Постепенно Рэй Стинсон начал давать Сэнди задания поинтереснее – кандидаты в конгресс, дело о коррупции в отделе канализации, изменения в законах о делении на зоны, влиявшие на местную окружающую среду. Со временем Сэнди убедилась, что те местные новости, которые она втайне презирала, на самом деле часто бывают важнее для жизни людей, чем все репортажи из-за границы, и это новое ощущение значительности влияло на ее деятельность. Лишь время от времени она задумывалась, родилась ли эта теория из опыта пребывания и работы в Хардисоне или возникла, чтобы оправдать это. Тем не менее, когда редакция переехала в Бункер, ей отвели первый стол, рядом с кабинетом главного редактора. Хотя некоторые сотрудники и утверждали, что она не так уж хороша, а один даже пустил слух, что она спит со Стинсоном, в целом она вполне ладила с остальными коллегами. У нее был один неудачный роман со штатным фотографом, и после этого она хранила свои романы в тайне. Она знала, что о ней судачат – двадцать пять лет, потом тридцать, а все еще незамужем; для Хардисона это было почти сенсацией.

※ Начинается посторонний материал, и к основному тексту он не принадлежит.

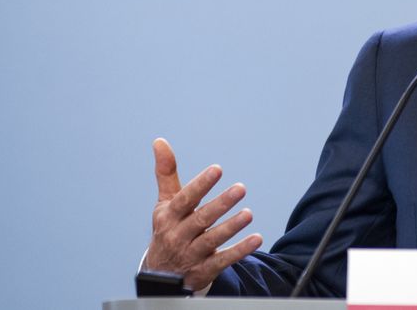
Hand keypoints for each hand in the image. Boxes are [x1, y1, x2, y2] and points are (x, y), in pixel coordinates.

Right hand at [143, 138, 262, 290]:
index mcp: (169, 216)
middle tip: (241, 188)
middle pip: (201, 219)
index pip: (185, 199)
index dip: (201, 185)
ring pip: (212, 240)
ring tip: (248, 213)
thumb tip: (160, 141)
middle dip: (221, 204)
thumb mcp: (165, 203)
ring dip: (231, 227)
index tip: (217, 169)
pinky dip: (240, 251)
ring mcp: (191, 254)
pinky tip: (256, 239)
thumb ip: (166, 173)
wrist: (161, 275)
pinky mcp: (204, 270)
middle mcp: (178, 236)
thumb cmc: (168, 229)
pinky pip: (223, 260)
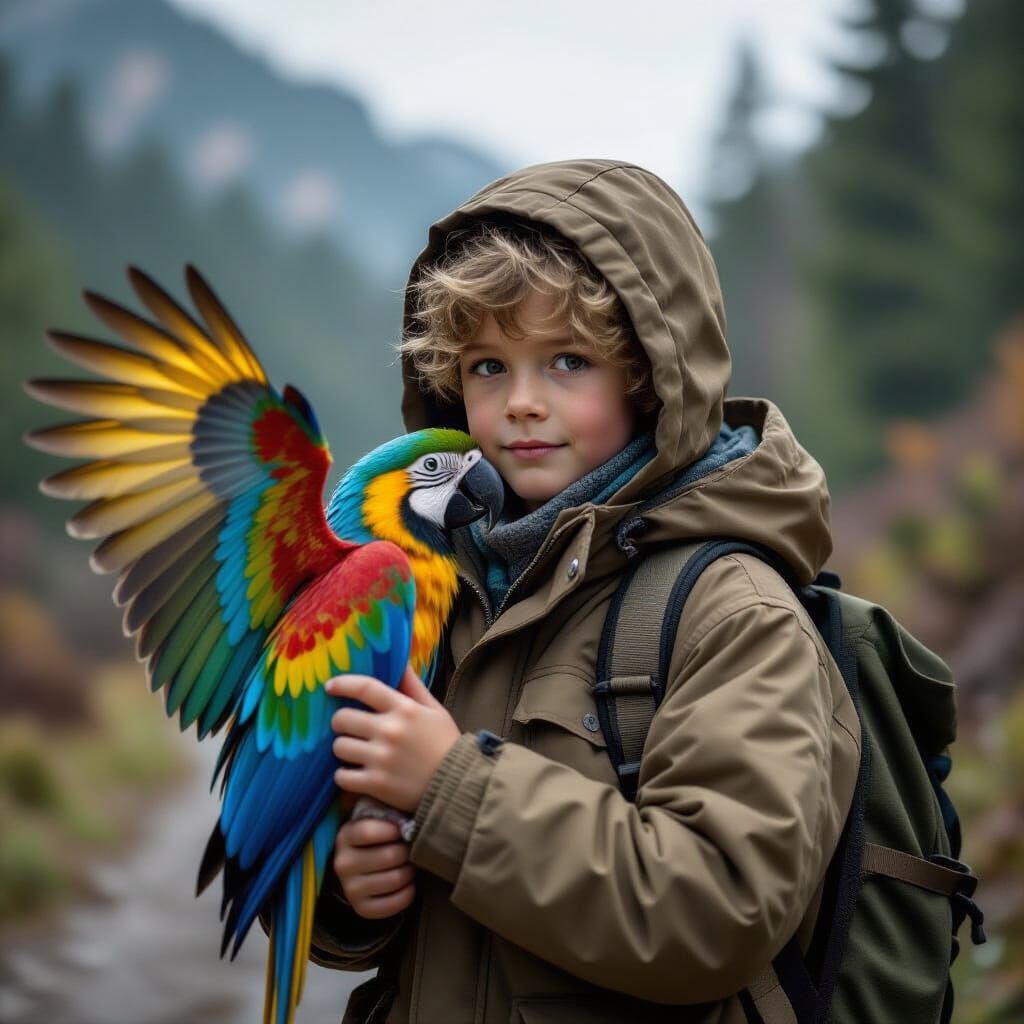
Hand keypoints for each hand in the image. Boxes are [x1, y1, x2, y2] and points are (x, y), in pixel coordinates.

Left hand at [327, 664, 460, 811]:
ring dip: (343, 749)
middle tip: (349, 729)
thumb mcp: (434, 710)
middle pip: (342, 719)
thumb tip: (401, 662)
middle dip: (341, 722)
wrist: (459, 785)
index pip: (365, 688)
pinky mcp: (376, 784)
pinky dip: (345, 776)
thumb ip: (413, 686)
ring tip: (354, 752)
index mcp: (404, 709)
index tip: (330, 687)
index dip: (343, 684)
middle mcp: (390, 731)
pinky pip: (342, 776)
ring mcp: (381, 758)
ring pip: (339, 747)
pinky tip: (355, 774)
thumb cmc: (445, 744)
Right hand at [333, 817, 415, 918]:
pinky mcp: (361, 909)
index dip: (393, 830)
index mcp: (345, 836)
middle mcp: (342, 864)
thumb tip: (393, 811)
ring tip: (408, 865)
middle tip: (409, 850)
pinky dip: (408, 893)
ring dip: (409, 872)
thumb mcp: (378, 816)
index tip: (403, 829)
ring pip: (394, 879)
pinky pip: (393, 904)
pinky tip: (407, 885)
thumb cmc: (382, 835)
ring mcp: (350, 889)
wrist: (371, 865)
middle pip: (388, 856)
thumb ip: (383, 806)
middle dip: (406, 852)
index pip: (367, 832)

Когда однажды зимой на нее накатило беспокойство – менялись мужчины, настроение, – она переехала в этот дом на Келли-лейн. Рэй говорил, что ей следовало бы найти возможность купить дом, что это было бы разумнее с финансовой стороны, но она не задумывалась об этом. Все равно все это было только временно. Только взглянув на дом, она тут же сняла его, за одно утро уложила вещи и вызвала грузчиков из первой попавшейся в телефонном справочнике фирмы. Она не была по натуре собирателем, предпочитая иметь немногочисленное имущество, большая часть которого была легкой и компактной.
Иногда долгими, бесконечными вечерами, дождливыми воскресными днями она доставала из кожаной папки расшифровки записей Джонатана и Эстеллы. Она раскладывала их в гостиной на журнальном столике и сидела с ручкой в руке, переставляя куски так и этак, пытаясь отыскать образ, но все напрасно. Подобно тому, как знакомое слово повторяют и повторяют, пока оно полностью не утратит весь смысл и значение, она больше не помнила, что собиралась отыскать.
Иногда она заносила на бумагу и перемены в жизни Энн и Теда, гораздо более ощутимые, чем просто материальные изменения в ее жизни: первый день учебы Джулии в школе, рождение Эйли, новая фирма Теда – все конкретные приметы реальной жизни.
Каждое лето Энн овладевало желание устроить барбекю, настоящее, со скатертями в красно-белую клетку, узорчатыми бумажными салфетками, цветными пластмассовыми вилками и соседскими детьми, которые вертятся вокруг, пачкая одежду кетчупом и растаявшим мороженым. Она занималась подсчетами и прикидками одержимо – сколько цыплят? сколько «хот-догов»? с каким узором салфетки? кого приглашать? – как и многими другими ритуалами, которые в ее собственном детстве были известны лишь по слухам. Но из-за ее навязчивого внимания к каждой детали, каждой мелочи того, что должно было бы происходить непроизвольно, все выходило немного нескладно. Всегда что-то оказывалось слишком новым, начищенным и искусственным, ее гости обычно собирались группками, вели себя вежливо, но ощущали неловкость, от которой никак не могли избавиться. Сэнди переживала за Энн, ей эти сборища не нравились, но она испытывала странную гордость такой попыткой и всегда упрямо демонстрировала всем, как ей весело. Когда к середине августа она все еще не получила приглашения, то начала тревожиться. Наконец ей позвонил Тед.